Probability of at least "$\alpha$" of winning the lottery

Question

I am struggling to solve the following exercise, and I would like to know if there is a simpler way to solve it than the way I chose!

Suppose that in Maryland, on a certain day, N lottery tickets are sold and M win. To have a probability of at least ${\alpha}$ of winning on that day, approximately how many tickets should be purchased?

I started out with a concrete case:

Suppose there are $100$ tickets, and $15$ of them are winning tickets, how many tickets must I buy so that I have at least a 50% chance of winning?
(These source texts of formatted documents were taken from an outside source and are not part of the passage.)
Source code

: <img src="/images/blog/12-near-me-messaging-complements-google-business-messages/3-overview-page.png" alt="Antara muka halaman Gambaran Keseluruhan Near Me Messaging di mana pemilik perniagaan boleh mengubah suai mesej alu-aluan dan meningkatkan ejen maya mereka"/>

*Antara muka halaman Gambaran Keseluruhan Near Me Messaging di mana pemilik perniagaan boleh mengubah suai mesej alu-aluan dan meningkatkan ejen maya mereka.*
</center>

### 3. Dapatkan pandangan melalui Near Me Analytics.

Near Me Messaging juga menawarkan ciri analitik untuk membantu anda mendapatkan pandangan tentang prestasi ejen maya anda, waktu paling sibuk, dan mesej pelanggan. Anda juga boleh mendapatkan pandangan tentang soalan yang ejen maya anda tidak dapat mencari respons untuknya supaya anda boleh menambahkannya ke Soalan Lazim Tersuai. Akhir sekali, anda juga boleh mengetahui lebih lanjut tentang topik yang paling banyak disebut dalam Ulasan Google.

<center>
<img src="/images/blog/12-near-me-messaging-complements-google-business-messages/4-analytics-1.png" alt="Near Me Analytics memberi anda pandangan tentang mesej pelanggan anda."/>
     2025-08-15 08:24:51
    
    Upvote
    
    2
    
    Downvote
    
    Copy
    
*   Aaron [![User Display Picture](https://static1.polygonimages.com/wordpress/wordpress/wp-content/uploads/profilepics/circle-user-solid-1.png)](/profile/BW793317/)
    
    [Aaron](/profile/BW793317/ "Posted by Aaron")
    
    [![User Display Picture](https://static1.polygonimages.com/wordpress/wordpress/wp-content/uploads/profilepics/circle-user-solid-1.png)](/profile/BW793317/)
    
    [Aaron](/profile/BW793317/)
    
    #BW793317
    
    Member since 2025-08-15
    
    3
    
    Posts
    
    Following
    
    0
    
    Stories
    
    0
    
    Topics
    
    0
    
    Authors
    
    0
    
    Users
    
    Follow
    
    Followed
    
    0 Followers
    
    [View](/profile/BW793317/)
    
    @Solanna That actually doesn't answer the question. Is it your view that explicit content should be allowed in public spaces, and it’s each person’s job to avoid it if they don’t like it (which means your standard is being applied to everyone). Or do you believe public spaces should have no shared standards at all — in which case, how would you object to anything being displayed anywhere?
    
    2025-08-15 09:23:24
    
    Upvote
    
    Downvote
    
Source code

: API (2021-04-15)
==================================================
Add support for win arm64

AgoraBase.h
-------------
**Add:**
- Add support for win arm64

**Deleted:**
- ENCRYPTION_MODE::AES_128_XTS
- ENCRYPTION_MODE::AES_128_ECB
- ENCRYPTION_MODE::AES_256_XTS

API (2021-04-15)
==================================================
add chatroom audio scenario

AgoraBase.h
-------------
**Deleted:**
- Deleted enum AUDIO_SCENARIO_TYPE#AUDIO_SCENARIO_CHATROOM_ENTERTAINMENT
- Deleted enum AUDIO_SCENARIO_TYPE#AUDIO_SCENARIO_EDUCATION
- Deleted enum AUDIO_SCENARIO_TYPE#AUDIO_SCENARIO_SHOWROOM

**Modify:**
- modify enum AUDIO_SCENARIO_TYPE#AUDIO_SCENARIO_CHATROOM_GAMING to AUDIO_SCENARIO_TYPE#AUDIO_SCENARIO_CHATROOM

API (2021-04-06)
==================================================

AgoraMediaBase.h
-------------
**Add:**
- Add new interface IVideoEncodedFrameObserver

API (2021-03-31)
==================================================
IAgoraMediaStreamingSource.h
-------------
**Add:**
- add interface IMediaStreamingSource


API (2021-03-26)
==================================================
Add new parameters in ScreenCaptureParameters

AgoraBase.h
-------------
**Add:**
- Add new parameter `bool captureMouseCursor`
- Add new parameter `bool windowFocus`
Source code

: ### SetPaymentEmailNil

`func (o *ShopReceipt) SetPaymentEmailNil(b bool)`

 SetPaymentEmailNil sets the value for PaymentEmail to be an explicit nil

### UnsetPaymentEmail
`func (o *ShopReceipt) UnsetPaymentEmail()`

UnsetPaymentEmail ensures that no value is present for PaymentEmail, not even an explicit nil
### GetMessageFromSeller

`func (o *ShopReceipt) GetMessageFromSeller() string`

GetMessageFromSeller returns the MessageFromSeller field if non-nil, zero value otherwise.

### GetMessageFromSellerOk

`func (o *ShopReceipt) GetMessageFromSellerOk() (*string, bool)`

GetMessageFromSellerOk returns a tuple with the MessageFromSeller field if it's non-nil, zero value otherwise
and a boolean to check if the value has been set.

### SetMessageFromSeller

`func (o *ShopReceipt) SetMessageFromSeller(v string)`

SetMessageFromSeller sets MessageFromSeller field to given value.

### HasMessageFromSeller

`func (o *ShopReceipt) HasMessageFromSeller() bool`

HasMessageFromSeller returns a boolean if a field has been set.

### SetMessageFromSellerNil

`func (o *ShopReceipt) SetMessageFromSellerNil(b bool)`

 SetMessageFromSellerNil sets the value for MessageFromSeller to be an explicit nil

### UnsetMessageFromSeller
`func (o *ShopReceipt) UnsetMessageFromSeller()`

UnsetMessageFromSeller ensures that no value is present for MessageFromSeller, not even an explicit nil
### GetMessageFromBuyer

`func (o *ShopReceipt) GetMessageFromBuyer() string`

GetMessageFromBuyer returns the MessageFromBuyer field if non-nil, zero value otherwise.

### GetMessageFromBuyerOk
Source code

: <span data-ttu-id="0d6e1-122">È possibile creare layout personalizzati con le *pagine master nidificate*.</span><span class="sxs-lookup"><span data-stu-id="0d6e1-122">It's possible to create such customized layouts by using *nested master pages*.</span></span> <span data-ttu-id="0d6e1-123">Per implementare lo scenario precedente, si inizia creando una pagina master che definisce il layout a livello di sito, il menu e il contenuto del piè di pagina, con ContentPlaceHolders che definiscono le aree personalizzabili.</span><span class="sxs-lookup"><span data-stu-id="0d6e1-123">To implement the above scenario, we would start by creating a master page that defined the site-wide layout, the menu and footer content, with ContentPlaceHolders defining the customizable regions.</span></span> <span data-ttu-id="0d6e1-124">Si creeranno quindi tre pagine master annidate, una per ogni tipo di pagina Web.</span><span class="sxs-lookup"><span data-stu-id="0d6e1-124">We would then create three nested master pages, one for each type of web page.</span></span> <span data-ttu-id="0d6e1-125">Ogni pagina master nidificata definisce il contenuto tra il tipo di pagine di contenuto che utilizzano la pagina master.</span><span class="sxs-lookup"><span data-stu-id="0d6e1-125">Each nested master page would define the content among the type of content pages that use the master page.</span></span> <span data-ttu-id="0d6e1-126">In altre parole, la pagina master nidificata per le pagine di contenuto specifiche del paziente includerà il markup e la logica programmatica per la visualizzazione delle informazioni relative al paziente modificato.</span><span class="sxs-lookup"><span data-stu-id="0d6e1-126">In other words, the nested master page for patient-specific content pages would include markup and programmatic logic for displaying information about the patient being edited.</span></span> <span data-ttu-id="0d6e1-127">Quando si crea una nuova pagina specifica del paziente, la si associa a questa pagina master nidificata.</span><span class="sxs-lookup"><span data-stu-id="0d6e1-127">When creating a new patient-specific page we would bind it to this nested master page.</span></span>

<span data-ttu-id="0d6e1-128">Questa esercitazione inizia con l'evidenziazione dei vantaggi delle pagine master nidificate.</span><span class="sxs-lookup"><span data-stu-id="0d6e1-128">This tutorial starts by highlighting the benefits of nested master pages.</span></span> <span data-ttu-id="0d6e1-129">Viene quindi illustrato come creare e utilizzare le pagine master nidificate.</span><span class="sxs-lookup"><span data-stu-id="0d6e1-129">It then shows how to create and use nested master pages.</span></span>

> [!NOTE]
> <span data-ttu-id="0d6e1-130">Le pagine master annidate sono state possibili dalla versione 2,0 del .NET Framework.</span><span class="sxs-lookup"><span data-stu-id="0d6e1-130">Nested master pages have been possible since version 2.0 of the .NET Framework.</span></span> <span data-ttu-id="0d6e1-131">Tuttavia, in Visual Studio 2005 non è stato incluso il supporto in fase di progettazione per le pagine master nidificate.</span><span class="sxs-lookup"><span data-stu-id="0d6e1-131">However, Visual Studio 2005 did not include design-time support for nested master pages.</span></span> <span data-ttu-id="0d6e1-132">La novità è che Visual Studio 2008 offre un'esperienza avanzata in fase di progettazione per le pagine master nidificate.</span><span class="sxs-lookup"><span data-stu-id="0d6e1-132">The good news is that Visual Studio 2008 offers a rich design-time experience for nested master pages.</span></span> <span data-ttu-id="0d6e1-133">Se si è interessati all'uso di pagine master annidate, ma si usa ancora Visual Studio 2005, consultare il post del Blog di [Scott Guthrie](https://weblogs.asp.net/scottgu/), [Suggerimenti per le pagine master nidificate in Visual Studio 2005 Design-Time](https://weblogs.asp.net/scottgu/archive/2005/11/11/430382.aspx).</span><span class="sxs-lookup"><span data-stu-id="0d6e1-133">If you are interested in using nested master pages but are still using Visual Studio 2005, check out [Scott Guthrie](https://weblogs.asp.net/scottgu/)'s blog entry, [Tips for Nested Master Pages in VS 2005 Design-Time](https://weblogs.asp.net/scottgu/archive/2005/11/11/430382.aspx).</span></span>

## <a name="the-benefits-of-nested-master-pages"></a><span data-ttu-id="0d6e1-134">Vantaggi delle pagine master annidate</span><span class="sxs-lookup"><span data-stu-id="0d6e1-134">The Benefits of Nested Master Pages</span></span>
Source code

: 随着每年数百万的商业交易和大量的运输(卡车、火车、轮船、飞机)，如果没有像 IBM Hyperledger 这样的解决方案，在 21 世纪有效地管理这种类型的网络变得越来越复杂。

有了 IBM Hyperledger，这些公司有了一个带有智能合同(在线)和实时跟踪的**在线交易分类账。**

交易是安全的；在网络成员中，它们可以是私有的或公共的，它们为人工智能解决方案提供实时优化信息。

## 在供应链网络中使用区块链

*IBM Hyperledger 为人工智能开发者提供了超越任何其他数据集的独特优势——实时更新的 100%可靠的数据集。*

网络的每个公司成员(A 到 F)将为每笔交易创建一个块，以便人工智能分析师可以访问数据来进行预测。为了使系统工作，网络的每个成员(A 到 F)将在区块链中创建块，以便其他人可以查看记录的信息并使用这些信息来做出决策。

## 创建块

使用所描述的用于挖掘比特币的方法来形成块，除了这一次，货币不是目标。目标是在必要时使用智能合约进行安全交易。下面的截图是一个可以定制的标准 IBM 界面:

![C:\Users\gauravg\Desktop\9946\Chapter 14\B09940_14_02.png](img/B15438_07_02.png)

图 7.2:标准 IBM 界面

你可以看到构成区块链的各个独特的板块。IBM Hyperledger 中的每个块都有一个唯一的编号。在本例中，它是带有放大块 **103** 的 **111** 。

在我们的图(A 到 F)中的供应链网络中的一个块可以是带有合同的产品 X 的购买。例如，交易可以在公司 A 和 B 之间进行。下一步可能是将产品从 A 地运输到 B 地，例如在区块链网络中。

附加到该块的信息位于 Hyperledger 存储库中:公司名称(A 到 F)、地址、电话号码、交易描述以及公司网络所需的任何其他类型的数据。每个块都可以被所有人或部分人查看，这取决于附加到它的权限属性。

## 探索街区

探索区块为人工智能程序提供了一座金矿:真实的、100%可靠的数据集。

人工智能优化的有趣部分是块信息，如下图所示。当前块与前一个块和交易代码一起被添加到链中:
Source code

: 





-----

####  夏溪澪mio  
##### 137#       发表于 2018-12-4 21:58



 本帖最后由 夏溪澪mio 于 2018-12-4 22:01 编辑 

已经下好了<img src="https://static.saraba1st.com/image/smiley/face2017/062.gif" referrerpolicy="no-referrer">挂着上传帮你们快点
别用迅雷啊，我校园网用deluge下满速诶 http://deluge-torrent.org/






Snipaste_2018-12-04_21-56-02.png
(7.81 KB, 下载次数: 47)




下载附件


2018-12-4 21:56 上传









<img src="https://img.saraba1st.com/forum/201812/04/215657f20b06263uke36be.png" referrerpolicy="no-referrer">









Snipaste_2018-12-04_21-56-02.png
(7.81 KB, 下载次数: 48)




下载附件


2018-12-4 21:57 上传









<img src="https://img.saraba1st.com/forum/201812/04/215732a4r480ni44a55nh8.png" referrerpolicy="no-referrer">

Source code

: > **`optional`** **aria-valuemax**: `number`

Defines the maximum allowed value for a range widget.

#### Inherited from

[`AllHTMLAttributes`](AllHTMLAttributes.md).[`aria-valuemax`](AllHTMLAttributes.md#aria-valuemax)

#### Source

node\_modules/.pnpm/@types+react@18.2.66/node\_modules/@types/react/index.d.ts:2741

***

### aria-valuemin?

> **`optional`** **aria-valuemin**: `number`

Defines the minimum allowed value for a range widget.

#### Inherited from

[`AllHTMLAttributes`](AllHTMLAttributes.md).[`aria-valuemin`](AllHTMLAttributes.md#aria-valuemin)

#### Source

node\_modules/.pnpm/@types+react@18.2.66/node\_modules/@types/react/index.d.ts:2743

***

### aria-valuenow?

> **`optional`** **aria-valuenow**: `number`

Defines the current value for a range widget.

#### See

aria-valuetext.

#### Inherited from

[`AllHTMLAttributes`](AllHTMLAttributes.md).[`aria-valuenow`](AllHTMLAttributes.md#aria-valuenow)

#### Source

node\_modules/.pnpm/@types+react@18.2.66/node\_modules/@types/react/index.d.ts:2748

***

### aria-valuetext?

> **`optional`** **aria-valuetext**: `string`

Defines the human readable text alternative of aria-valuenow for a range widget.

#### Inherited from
and then I went case by case:

What is the probability of winning by buying $1$ ticket? Clearly the answer is:

$$\frac{15}{100}=0.15$$

Not good enough, how about by buying two tickets?:

$${2\choose{2}}*\frac{15*14}{100*99}+ {2\choose{1}}*\frac{15*85}{100*99}\approx0.279$$

Still not good enough, but I am starting to see a pattern, and so I attempt to generalize to this with:

$$\sum_{i=1}^n {n\choose i}*\frac{{_{15}}P{_i}*{_{85}}P{_{n-i}}}{{_{100}}P{_n}}$$

Now it remains to solve for $n$

$$\sum_{i=1}^n {n\choose i}*\frac{{_{15}}P{_i}*{_{85}}P{_{n-i}}}{{_{100}}P{_n}}\geq 0.5$$

It looks like monstrous calculations are needed to compute this, but then I generalize to the exercise anyway:

$$\sum_{i=1}^n {n\choose i}*\frac{{_{M}}P{_i}*{_{N-M}}P{_{n-i}}}{{_{N}}P{_n}}\geq \alpha$$

First of all, is this correct? and second of all, is there a way to simplify the calculations? I know Poisson can somehow help (so says my book) but I fail to see how, may you please explain how I can convert this into a Poisson approximation? What should I be thinking? ANY help is greatly appreciated, thank you!

BONUS: If you know any python, some tips on how I can brute force calculate this would be great too, otherwise please recommend a program with which i can do this, thank you :)

Answer 1

We may assume that the number of tickets $N$ and the number of winning tickets $M$ are both large. We can then do our calculations as if we are drawing with replacement (while actually it is a case of drawing without replacement). If we buy $Q$ tickets, the probability that none of them wins a prize is:

$$P = (1-M/N)^Q$$

The prize of winning at least one prize is $1-P$, which we demand to be larger than $\alpha$. Thus we arrive at the following equation, to be solved for $Q$:

$$(1-M/N)^Q < 1-\alpha$$

This is easily done by using logarithms:

$$Q > log(1-\alpha)/log(1-M/N)$$

Compute the right hand side, then round up to the next integer value.

Post Scriptum: As indicated by the OP, there is another approach possible, based on the Poisson distribution. This leads to a similar but slightly different result. It can be derived by writing the exact formula for the chance $P$, then divide each term in the numerator and dominator by $N$, yielding:

$$P =\frac {(1-M/N)(1-(M+1)/N)...(1-(M+Q-1)/N)}{(1)(1-1/N)...(1-(Q-1)/N)}$$

Now assume that $N$ is large compared to $M$ and $Q$. Then each term can be turned into an exponential. Collecting all contributions from numerator and denominator gives:

$$P = e^{-QM/N}$$

[Note that this expression can also be derived by considering $log(P)$ and making a large $N$ approximation.] The criterium that $1-P$ must be larger than $\alpha$ leads to:

$$Q > -(N/M)log(1-\alpha)$$

Numerical tests may be used to see which of the two formulas for $Q$ works best.